Die wissenschaftliche Veröffentlichung zielt darauf ab, den gesamten Prozess rigoros zu dokumentieren und die Herausforderungen, die umgesetzten Anpassungen sowie die während der Intervention gewonnenen Erkenntnisse zu teilen.
Nach 48 Tagen Rehabilitation wurde Quinas mit einem Satellitensender ausgestattet und ins Meer zurückgebracht. In den folgenden 20 Tagen legte die Schildkröte 1.283 Kilometer in Richtung der Kanarischen Inseln zurück, was einem Durchschnitt von etwa 64 Kilometern pro Tag entspricht.

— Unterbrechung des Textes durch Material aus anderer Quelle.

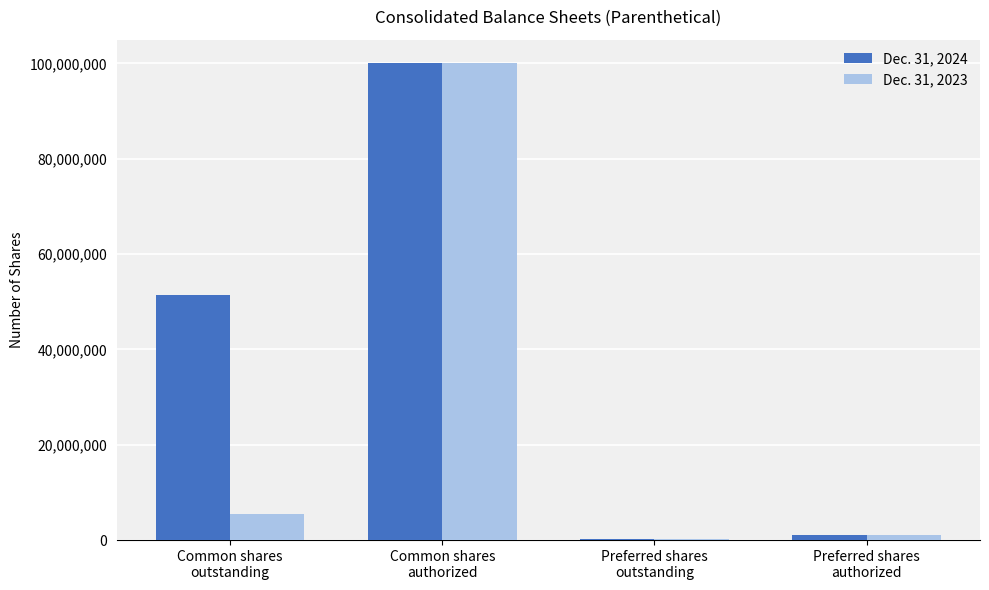

What is the greatest value displayed?

100000000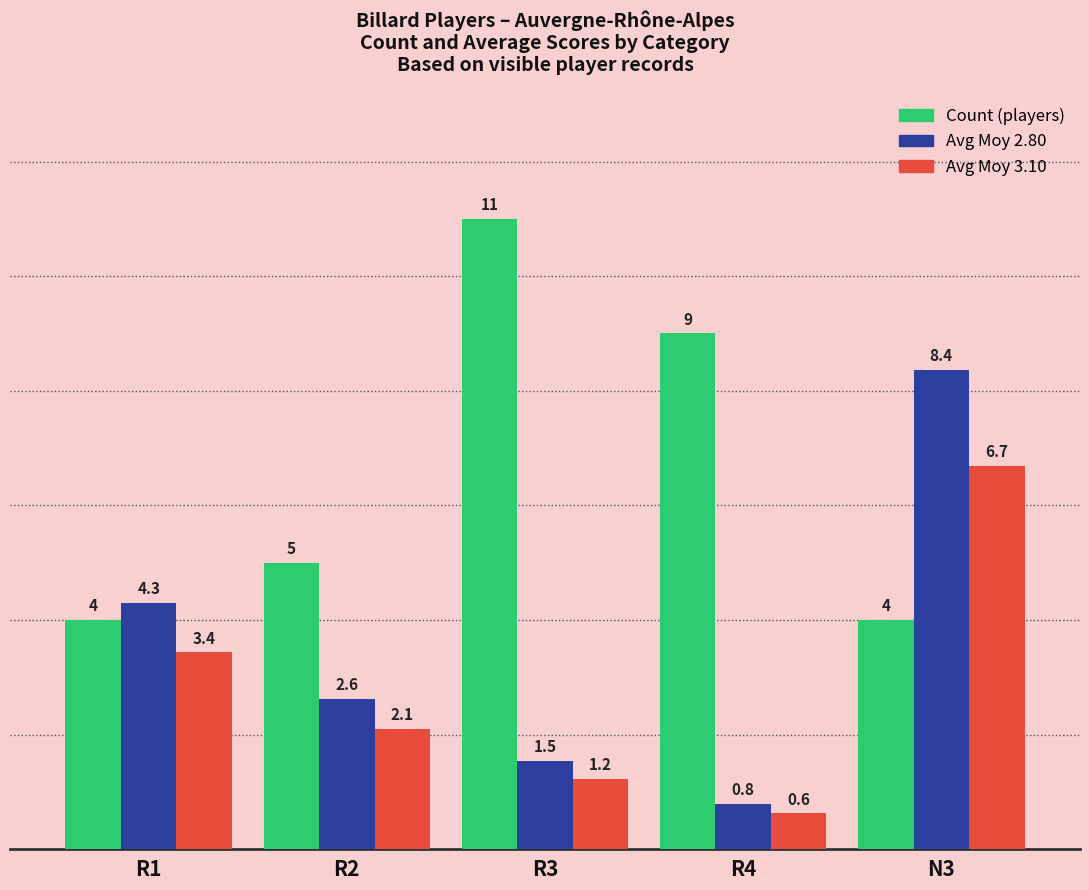

Count the number of categories in the chart.

5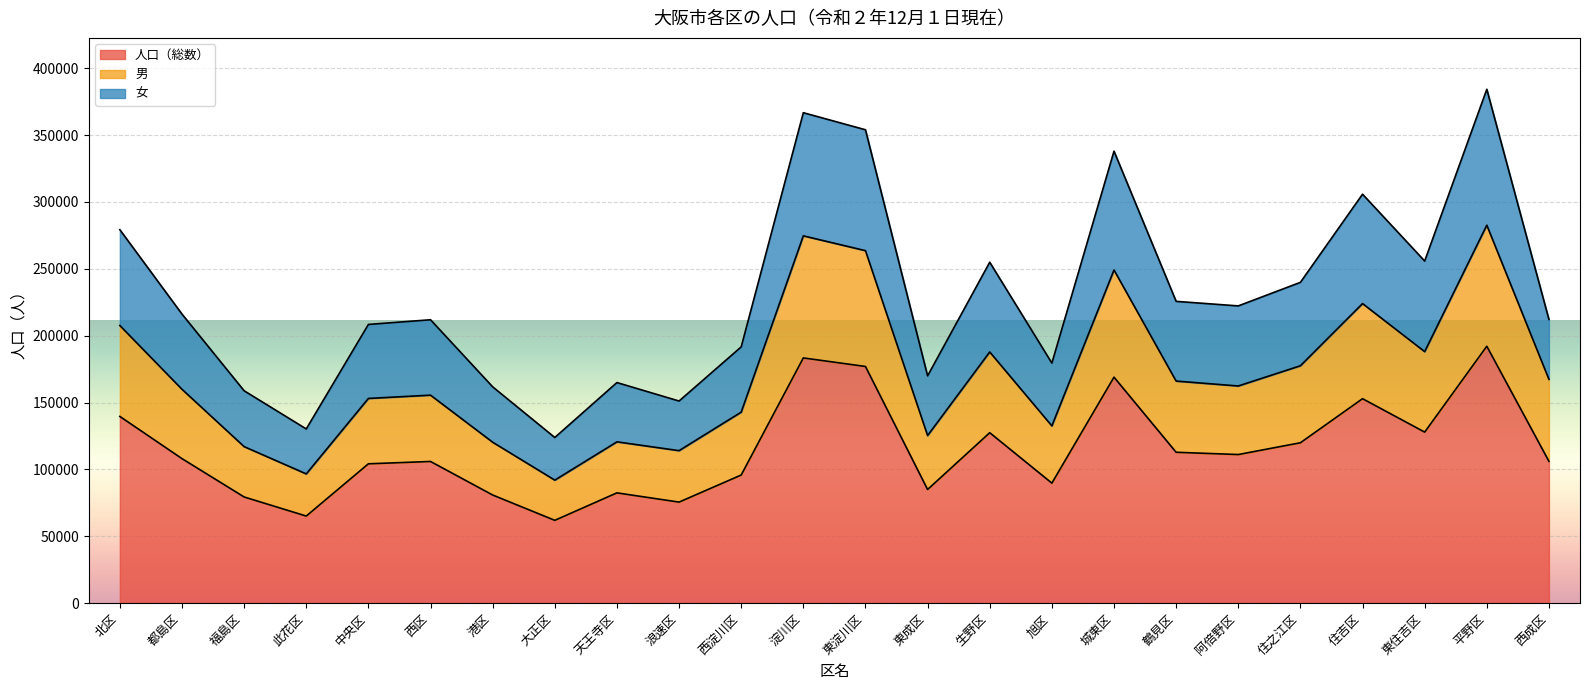

The value of 人口（総数） at 西淀川区 is 95802. True or false?

True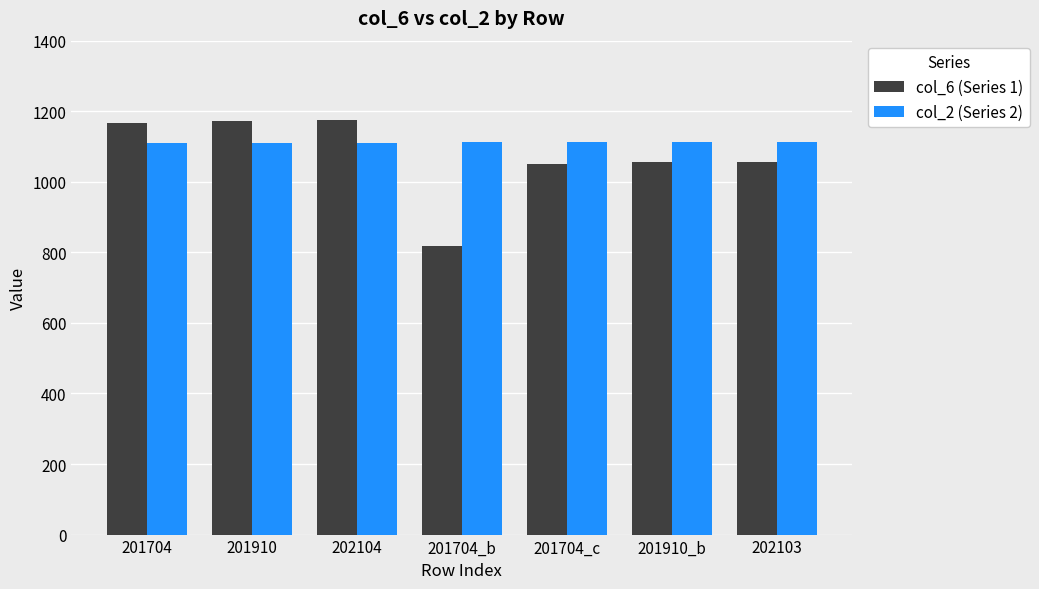

True or false: col_2 (Series 2) has a value of 1111 at 202104.

True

Der Studie zufolge zeigte diese Reise ein normales Wanderverhalten, was belegt, dass die Maßnahme die Fähigkeit des Tieres, in seinen natürlichen Lebensraum zurückzukehren, nicht beeinträchtigt hatte.
Die Autoren heben die Bedeutung der an den Einrichtungen vorgenommenen Anpassungen, der klinischen und verhaltensbezogenen Überwachung sowie der Satellitenortung nach der Freilassung hervor.
Daher liefert dieser Fall wertvolle Informationen zur Unterstützung künftiger Teams, die mit der Notwendigkeit der Rehabilitation von Individuen dieser Art konfrontiert sind.
Natürlicher Lebensraum
Die mit Quinas gesammelten Erfahrungen fließen nun in den jüngsten Rehabilitationsfall von Porto d’Abrigo ein: Molly. Molly, eine erwachsene Unechte Karettschildkröte (Caretta caretta) mit einem Gewicht von etwa 120 Kilogramm, stammt aus dem Dingle Oceanworld Aquarium in Irland und wird derzeit rehabilitiert und überwacht, um sie schließlich wieder ins Meer entlassen zu können.
Dasselbe Team führt den Prozess unter Anwendung der bei Quinas angewandten Technik durch und stützt sich dabei auf die aus dieser Maßnahme gewonnenen Erkenntnisse und Erfahrungen.
Porto d’Abrigo wurde 2002 gegründet und war das erste Rehabilitationszentrum für Meerestiere in Portugal. In Zusammenarbeit mit dem Institut für Naturschutz und Forsten (ICNF) hatte es bis 2025 mehr als 742 Einsätze durchgeführt.
Diese Arbeit umfasst 294 Fälle mit positivem Ausgang vor Ort – darunter auch Einsätze ohne Aufnahme sowie Strandungen – sowie die Aufnahme von 448 Tieren zur Rehabilitation, von denen viele erfolgreich in ihren natürlichen Lebensraum zurückgebracht wurden.